Exercise aim —
What you produce should be an exact transcription of the data, minus any pictures.

== Segment start ==

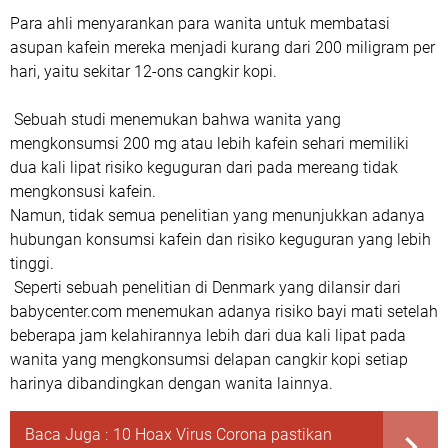
Para ahli menyarankan para wanita untuk membatasi
asupan kafein mereka menjadi kurang dari 200 miligram per
hari, yaitu sekitar 12-ons cangkir kopi.
Sebuah studi menemukan bahwa wanita yang
mengkonsumsi 200 mg atau lebih kafein sehari memiliki
dua kali lipat risiko keguguran dari pada mereang tidak
mengkonsusi kafein.
Namun, tidak semua penelitian yang menunjukkan adanya
hubungan konsumsi kafein dan risiko keguguran yang lebih
tinggi.
Seperti sebuah penelitian di Denmark yang dilansir dari
babycenter.com menemukan adanya risiko bayi mati setelah
beberapa jam kelahirannya lebih dari dua kali lipat pada
wanita yang mengkonsumsi delapan cangkir kopi setiap
harinya dibandingkan dengan wanita lainnya.
Baca Juga :
10 Hoax Virus Corona pastikan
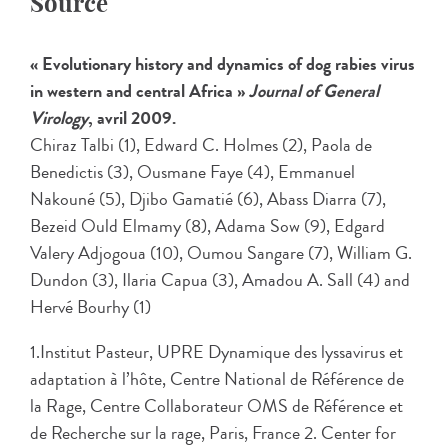
Source
« Evolutionary history and dynamics of dog rabies virus
in western and central Africa »
Journal of General
Virology
, avril 2009.
Chiraz Talbi (1), Edward C. Holmes (2), Paola de
Benedictis (3), Ousmane Faye (4), Emmanuel
Nakouné (5), Djibo Gamatié (6), Abass Diarra (7),
Bezeid Ould Elmamy (8), Adama Sow (9), Edgard
Valery Adjogoua (10), Oumou Sangare (7), William G.
Dundon (3), Ilaria Capua (3), Amadou A. Sall (4) and
Hervé Bourhy (1)
1.Institut Pasteur, UPRE Dynamique des lyssavirus et
adaptation à l’hôte, Centre National de Référence de
la Rage, Centre Collaborateur OMS de Référence et
de Recherche sur la rage, Paris, France 2. Center for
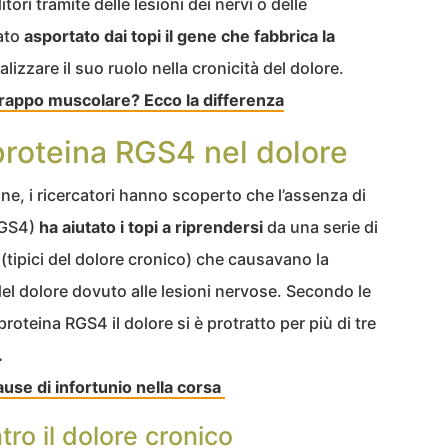
tori tramite delle lesioni dei nervi o delle
ato
asportato dai topi il gene che fabbrica la
nalizzare il suo ruolo nella cronicità del dolore.
trappo muscolare? Ecco la differenza
proteina RGS4 nel dolore
ne, i ricercatori hanno scoperto che l’assenza di
 RGS4)
ha aiutato i topi a riprendersi
da una serie di
 (tipici del dolore cronico) che causavano la
l dolore dovuto alle lesioni nervose. Secondo le
proteina RGS4 il dolore si è protratto per più di tre
.
ause di infortunio nella corsa
ro il dolore cronico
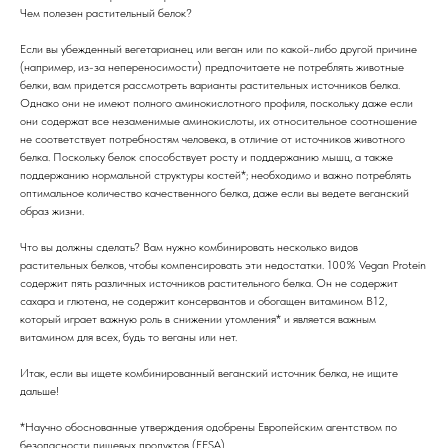
Чем полезен растительный белок?
Если вы убежденный вегетарианец или веган или по какой-либо другой причине
(например, из-за непереносимости) предпочитаете не потреблять животные
белки, вам придется рассмотреть варианты растительных источников белка.
Однако они не имеют полного аминокислотного профиля, поскольку даже если
они содержат все незаменимые аминокислоты, их относительное соотношение
не соответствует потребностям человека, в отличие от источников животного
белка. Поскольку белок способствует росту и поддержанию мышц, а также
поддержанию нормальной структуры костей*; необходимо и важно потреблять
оптимальное количество качественного белка, даже если вы ведете веганский
образ жизни.
Что вы должны сделать? Вам нужно комбинировать несколько видов
растительных белков, чтобы компенсировать эти недостатки. 100% Vegan Protein
содержит пять различных источников растительного белка. Он не содержит
сахара и глютена, не содержит консервантов и обогащен витамином B12,
который играет важную роль в снижении утомления* и является важным
витамином для всех, будь то веганы или нет.
Итак, если вы ищете комбинированный веганский источник белка, не ищите
дальше!
*Научно обоснованные утверждения одобрены Европейским агентством по
безопасности пищевых продуктов (EFSA).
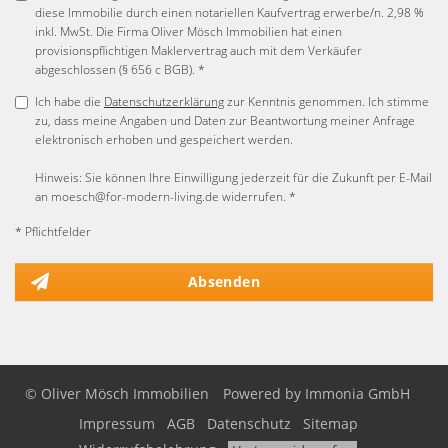
diese Immobilie durch einen notariellen Kaufvertrag erwerbe/n. 2,98 %
inkl. MwSt. Die Firma Oliver Mösch Immobilien hat einen
provisionspflichtigen Maklervertrag auch mit dem Verkäufer
abgeschlossen (§ 656 c BGB). *
Ich habe die
Datenschutzerklärung
zur Kenntnis genommen. Ich stimme
zu, dass meine Angaben und Daten zur Beantwortung meiner Anfrage
elektronisch erhoben und gespeichert werden.
Hinweis: Sie können Ihre Einwilligung jederzeit für die Zukunft per E-Mail
an moesch@for-modern-living.de widerrufen. *
* Pflichtfelder
Absenden
© Oliver Mösch Immobilien
Powered by Immonia GmbH
Impressum
AGB
Datenschutz
Sitemap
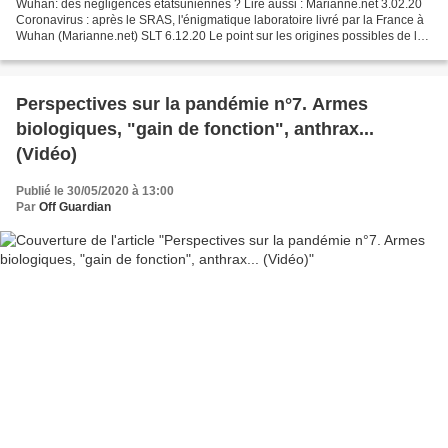
Wuhan: des négligences étatsuniennes ? Lire aussi : Marianne.net 3.02.20
Coronavirus : après le SRAS, l'énigmatique laboratoire livré par la France à
Wuhan (Marianne.net) SLT 6.12.20 Le point sur les origines possibles de la
Covid-19 : naturelle, artificielle...
Perspectives sur la pandémie n°7. Armes
biologiques, "gain de fonction", anthrax...
(Vidéo)
Publié le 30/05/2020 à 13:00
Par
Off Guardian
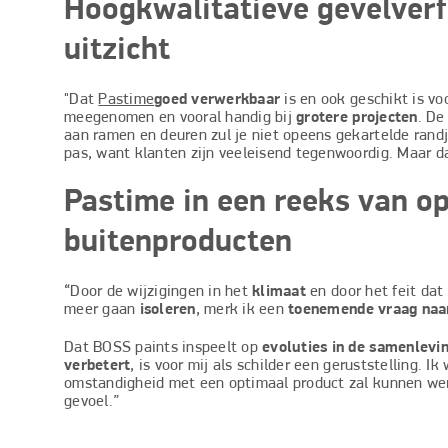
Hoogkwalitatieve gevelverf
uitzicht
"Dat
Pastime
goed verwerkbaar
is en ook geschikt is vo
meegenomen en vooral handig bij
grotere projecten
. D
aan ramen en deuren zul je niet opeens gekartelde rand
pas, want klanten zijn veeleisend tegenwoordig. Maar da
Pastime in een reeks van o
buitenproducten
“Door de wijzigingen in het
klimaat
en door het feit da
meer gaan
isoleren
, merk ik een
toenemende vraag naa
Dat BOSS paints inspeelt op
evoluties in de samenlevi
verbetert
, is voor mij als schilder een geruststelling. Ik
omstandigheid met een optimaal product zal kunnen wer
gevoel.”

== Segment end ==

Reply —
Para ahli menyarankan para wanita untuk membatasi
asupan kafein mereka menjadi kurang dari 200 miligram per
hari, yaitu sekitar 12-ons cangkir kopi.
Sebuah studi menemukan bahwa wanita yang
mengkonsumsi 200 mg atau lebih kafein sehari memiliki
dua kali lipat risiko keguguran dari pada mereang tidak
mengkonsusi kafein.
Namun, tidak semua penelitian yang menunjukkan adanya
hubungan konsumsi kafein dan risiko keguguran yang lebih
tinggi.
Seperti sebuah penelitian di Denmark yang dilansir dari
babycenter.com menemukan adanya risiko bayi mati setelah
beberapa jam kelahirannya lebih dari dua kali lipat pada
wanita yang mengkonsumsi delapan cangkir kopi setiap
harinya dibandingkan dengan wanita lainnya.
Baca Juga :
10 Hoax Virus Corona pastikan
Source
« Evolutionary history and dynamics of dog rabies virus
in western and central Africa »
Journal of General
Virology
, avril 2009.
Chiraz Talbi (1), Edward C. Holmes (2), Paola de
Benedictis (3), Ousmane Faye (4), Emmanuel
Nakouné (5), Djibo Gamatié (6), Abass Diarra (7),
Bezeid Ould Elmamy (8), Adama Sow (9), Edgard
Valery Adjogoua (10), Oumou Sangare (7), William G.
Dundon (3), Ilaria Capua (3), Amadou A. Sall (4) and
Hervé Bourhy (1)
1.Institut Pasteur, UPRE Dynamique des lyssavirus et
adaptation à l’hôte, Centre National de Référence de
la Rage, Centre Collaborateur OMS de Référence et
de Recherche sur la rage, Paris, France 2. Center for
tori tramite delle lesioni dei nervi o delle
ato
asportato dai topi il gene che fabbrica la
nalizzare il suo ruolo nella cronicità del dolore.
trappo muscolare? Ecco la differenza
proteina RGS4 nel dolore
ne, i ricercatori hanno scoperto che l’assenza di
 RGS4)
ha aiutato i topi a riprendersi
da una serie di
 (tipici del dolore cronico) che causavano la
l dolore dovuto alle lesioni nervose. Secondo le
proteina RGS4 il dolore si è protratto per più di tre
.
ause di infortunio nella corsa
ro il dolore cronico
Чем полезен растительный белок?
Если вы убежденный вегетарианец или веган или по какой-либо другой причине
(например, из-за непереносимости) предпочитаете не потреблять животные
белки, вам придется рассмотреть варианты растительных источников белка.
Однако они не имеют полного аминокислотного профиля, поскольку даже если
они содержат все незаменимые аминокислоты, их относительное соотношение
не соответствует потребностям человека, в отличие от источников животного
белка. Поскольку белок способствует росту и поддержанию мышц, а также
поддержанию нормальной структуры костей*; необходимо и важно потреблять
оптимальное количество качественного белка, даже если вы ведете веганский
образ жизни.
Что вы должны сделать? Вам нужно комбинировать несколько видов
растительных белков, чтобы компенсировать эти недостатки. 100% Vegan Protein
содержит пять различных источников растительного белка. Он не содержит
сахара и глютена, не содержит консервантов и обогащен витамином B12,
который играет важную роль в снижении утомления* и является важным
витамином для всех, будь то веганы или нет.
Итак, если вы ищете комбинированный веганский источник белка, не ищите
дальше!
*Научно обоснованные утверждения одобрены Европейским агентством по
безопасности пищевых продуктов (EFSA).
diese Immobilie durch einen notariellen Kaufvertrag erwerbe/n. 2,98 %
inkl. MwSt. Die Firma Oliver Mösch Immobilien hat einen
provisionspflichtigen Maklervertrag auch mit dem Verkäufer
abgeschlossen (§ 656 c BGB). *
Ich habe die
Datenschutzerklärung
zur Kenntnis genommen. Ich stimme
zu, dass meine Angaben und Daten zur Beantwortung meiner Anfrage
elektronisch erhoben und gespeichert werden.
Hinweis: Sie können Ihre Einwilligung jederzeit für die Zukunft per E-Mail
an moesch@for-modern-living.de widerrufen. *
* Pflichtfelder
Absenden
© Oliver Mösch Immobilien
Powered by Immonia GmbH
Impressum
AGB
Datenschutz
Sitemap
Wuhan: des négligences étatsuniennes ? Lire aussi : Marianne.net 3.02.20
Coronavirus : après le SRAS, l'énigmatique laboratoire livré par la France à
Wuhan (Marianne.net) SLT 6.12.20 Le point sur les origines possibles de la
Covid-19 : naturelle, artificielle...
Perspectives sur la pandémie n°7. Armes
biologiques, "gain de fonction", anthrax...
(Vidéo)
Publié le 30/05/2020 à 13:00
Par
Off Guardian
Hoogkwalitatieve gevelverf
uitzicht
"Dat
Pastime
goed verwerkbaar
is en ook geschikt is vo
meegenomen en vooral handig bij
grotere projecten
. D
aan ramen en deuren zul je niet opeens gekartelde rand
pas, want klanten zijn veeleisend tegenwoordig. Maar da
Pastime in een reeks van o
buitenproducten
“Door de wijzigingen in het
klimaat
en door het feit da
meer gaan
isoleren
, merk ik een
toenemende vraag naa
Dat BOSS paints inspeelt op
evoluties in de samenlevi
verbetert
, is voor mij als schilder een geruststelling. Ik
omstandigheid met een optimaal product zal kunnen wer
gevoel.”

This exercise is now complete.